Facebook is forcing even more people to use its Messenger app

Mark zuckerberg happy smiling waving facebookDavid Ramos/Getty ImagesFounder and CEO of Facebook Mark Zuckerberg waves as he arrives for a keynote conference on the opening day of the World Mobile Congress at the Fira Gran Via Complex on February 22, 2016 in Barcelona, Spain. The annual Mobile World Congress hosts some of the world’s largest communications companies, with many unveiling their latest phones and wearables gadgets.

Facebook is preparing to close a loophole that some people used to send and receive messages without installing the company’s standalone Messenger app, TechCrunch reports.

Right now there are a few different ways to check your Facebook messages: Inside the Messenger app, on a desktop computer, or on your mobile web browser if you don’t want to install Messenger.

But Facebook says it’s going to stop allowing people to send messages through mobile web browsers. Instead, those users will soon have to download Messenger.

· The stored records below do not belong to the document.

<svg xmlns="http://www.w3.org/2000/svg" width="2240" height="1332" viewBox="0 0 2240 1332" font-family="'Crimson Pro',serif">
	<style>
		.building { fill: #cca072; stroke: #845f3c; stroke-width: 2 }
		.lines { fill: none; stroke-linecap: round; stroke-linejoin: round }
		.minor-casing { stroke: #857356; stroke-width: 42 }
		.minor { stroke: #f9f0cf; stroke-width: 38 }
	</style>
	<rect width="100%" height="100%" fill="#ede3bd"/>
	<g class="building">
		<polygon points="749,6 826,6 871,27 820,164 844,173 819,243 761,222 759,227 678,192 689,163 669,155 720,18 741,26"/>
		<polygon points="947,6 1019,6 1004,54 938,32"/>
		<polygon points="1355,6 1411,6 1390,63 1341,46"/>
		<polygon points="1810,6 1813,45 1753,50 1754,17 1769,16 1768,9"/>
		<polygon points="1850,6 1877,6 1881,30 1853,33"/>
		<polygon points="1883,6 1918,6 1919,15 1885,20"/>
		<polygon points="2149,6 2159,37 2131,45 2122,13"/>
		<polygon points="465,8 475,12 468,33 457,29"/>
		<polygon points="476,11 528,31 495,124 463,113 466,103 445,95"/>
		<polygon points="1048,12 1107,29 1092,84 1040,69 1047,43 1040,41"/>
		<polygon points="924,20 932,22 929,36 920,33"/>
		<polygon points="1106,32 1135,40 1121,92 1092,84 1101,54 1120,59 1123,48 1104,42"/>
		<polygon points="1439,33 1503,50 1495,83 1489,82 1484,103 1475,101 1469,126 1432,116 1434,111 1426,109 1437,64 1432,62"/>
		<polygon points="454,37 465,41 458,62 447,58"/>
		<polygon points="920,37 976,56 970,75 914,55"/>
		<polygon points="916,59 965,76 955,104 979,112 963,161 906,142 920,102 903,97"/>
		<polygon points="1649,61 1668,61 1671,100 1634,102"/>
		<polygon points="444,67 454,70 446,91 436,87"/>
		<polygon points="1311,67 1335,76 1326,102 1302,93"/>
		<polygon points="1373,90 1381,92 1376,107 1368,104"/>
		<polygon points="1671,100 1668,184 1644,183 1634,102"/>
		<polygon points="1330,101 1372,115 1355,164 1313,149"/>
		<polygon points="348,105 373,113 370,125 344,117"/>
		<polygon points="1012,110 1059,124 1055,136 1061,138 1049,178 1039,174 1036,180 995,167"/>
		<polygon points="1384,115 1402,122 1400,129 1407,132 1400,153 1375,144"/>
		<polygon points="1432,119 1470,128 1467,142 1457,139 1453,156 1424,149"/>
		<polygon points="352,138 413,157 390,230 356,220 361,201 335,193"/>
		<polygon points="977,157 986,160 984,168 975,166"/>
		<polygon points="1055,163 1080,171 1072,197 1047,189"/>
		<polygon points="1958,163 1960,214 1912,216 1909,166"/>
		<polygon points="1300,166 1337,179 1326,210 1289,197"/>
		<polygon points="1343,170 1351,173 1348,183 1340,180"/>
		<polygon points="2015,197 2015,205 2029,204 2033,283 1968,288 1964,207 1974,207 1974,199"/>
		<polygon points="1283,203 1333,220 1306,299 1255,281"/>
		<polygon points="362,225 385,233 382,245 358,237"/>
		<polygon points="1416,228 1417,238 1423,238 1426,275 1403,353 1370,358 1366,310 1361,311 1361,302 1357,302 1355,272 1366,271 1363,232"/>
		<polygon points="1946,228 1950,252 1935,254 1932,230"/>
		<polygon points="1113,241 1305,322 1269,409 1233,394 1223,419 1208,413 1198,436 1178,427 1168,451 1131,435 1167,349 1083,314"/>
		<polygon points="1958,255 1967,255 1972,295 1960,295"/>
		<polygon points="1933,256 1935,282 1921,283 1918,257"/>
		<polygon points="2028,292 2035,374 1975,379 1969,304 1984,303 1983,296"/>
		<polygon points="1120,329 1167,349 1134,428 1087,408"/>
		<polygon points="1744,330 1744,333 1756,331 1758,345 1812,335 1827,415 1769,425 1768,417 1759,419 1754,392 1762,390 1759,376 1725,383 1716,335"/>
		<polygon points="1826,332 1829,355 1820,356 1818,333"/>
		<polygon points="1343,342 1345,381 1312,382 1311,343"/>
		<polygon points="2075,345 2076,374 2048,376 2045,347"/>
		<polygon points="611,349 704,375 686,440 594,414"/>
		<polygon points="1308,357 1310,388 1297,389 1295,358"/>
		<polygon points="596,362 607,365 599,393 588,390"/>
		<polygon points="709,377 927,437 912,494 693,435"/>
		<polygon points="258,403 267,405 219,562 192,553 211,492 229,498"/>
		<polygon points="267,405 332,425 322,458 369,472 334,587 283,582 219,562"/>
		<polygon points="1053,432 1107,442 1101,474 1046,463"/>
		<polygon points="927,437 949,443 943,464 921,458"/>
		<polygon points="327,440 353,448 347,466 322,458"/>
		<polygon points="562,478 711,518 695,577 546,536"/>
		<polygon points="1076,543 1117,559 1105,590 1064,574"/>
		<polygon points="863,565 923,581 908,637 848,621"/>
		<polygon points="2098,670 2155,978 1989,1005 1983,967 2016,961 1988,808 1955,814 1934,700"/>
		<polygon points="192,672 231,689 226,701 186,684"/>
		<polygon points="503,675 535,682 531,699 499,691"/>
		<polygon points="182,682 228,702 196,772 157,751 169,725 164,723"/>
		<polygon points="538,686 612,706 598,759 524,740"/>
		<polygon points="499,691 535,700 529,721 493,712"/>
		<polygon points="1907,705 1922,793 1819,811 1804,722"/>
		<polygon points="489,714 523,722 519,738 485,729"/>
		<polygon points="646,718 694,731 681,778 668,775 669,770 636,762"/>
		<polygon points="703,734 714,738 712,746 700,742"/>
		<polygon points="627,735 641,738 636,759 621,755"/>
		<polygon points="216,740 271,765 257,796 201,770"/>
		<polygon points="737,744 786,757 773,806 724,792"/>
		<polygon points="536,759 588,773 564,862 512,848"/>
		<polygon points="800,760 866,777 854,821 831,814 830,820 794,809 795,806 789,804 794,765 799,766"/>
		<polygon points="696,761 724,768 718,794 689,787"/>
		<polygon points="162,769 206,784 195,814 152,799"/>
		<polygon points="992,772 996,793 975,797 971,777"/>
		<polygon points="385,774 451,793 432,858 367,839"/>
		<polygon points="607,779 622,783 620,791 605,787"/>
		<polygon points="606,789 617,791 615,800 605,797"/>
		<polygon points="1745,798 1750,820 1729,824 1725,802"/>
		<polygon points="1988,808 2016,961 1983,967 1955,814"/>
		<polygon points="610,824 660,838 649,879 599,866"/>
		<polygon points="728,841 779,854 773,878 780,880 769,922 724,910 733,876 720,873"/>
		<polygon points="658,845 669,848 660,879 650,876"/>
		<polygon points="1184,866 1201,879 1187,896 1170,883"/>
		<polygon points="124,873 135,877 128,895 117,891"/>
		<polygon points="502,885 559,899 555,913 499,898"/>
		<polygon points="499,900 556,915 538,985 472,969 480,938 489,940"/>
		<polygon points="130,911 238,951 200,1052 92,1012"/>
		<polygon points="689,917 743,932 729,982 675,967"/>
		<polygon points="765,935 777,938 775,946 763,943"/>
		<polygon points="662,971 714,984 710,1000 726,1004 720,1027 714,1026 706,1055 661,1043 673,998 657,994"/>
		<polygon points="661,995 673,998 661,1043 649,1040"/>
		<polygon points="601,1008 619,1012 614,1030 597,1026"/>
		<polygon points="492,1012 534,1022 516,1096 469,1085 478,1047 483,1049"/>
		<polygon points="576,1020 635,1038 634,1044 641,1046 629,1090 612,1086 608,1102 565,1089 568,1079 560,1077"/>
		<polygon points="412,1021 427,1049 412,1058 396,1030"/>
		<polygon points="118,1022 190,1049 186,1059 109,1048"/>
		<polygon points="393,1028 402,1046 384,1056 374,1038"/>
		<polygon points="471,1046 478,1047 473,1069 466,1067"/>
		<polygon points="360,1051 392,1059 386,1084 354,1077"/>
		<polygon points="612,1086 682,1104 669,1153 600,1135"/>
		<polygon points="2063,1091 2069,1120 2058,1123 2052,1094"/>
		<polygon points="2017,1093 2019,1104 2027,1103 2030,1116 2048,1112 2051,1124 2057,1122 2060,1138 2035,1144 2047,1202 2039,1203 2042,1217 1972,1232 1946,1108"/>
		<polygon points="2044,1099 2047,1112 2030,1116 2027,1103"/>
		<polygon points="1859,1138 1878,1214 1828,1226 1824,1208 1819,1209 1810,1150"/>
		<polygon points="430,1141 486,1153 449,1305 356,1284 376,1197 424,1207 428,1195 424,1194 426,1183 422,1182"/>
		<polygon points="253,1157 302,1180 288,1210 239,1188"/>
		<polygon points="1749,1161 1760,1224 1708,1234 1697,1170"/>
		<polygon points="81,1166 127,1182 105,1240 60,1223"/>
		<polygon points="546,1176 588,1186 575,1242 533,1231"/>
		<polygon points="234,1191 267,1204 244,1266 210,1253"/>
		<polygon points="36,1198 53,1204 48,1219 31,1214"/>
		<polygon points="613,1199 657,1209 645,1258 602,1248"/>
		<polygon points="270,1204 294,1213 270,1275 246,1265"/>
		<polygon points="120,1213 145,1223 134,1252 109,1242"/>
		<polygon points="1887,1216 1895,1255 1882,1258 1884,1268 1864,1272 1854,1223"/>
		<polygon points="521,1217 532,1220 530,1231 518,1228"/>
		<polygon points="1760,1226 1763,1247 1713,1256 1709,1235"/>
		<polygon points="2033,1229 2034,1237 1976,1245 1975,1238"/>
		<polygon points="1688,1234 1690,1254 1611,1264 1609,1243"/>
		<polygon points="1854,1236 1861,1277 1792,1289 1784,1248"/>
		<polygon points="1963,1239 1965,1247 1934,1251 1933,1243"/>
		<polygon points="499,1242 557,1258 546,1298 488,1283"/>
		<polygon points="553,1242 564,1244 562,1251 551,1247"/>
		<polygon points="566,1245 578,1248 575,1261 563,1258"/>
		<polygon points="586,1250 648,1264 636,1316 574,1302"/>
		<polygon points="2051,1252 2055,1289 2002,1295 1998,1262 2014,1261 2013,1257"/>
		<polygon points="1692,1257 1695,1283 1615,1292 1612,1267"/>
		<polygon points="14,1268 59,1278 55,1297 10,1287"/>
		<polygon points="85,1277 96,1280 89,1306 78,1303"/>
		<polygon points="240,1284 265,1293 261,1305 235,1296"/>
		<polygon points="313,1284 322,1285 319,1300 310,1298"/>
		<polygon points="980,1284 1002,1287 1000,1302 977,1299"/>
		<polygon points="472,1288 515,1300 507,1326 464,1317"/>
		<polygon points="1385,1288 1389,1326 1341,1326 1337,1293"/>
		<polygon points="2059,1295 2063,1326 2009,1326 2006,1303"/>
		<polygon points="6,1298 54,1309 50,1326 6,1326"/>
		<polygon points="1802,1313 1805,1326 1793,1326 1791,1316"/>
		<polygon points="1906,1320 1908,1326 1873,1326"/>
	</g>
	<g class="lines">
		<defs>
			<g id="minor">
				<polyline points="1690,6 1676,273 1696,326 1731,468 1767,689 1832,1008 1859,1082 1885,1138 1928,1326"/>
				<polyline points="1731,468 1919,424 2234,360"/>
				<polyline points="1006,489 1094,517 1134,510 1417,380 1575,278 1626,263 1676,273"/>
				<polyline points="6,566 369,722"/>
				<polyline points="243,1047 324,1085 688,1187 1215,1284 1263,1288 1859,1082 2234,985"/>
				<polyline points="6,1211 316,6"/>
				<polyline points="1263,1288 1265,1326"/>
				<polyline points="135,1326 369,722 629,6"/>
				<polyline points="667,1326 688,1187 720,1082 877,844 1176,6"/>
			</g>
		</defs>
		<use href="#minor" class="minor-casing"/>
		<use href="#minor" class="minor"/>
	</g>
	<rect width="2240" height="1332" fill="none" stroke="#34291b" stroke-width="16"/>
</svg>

The mobile web loophole isn’t just a personal preference. It’s useful for people who don’t have room to download Messenger, or for users who can’t upgrade to an operating system that supports Messenger.

It’s easy to see why Facebook wants to force all of its mobile users to use the same messaging app, though. By slimming down the options, Facebook can make changes to its mobile messaging platform without having to change both Messenger and its mobile site.

Messaging is fast becoming the hot new trend in tech. Microsoft CEO Satya Nadella spoke at length about the rise of chatbots and potential for artificial intelligence in messaging. And it looks like Japanese chat app Line may finally move ahead with its $3 billion (£2 billion) IPO.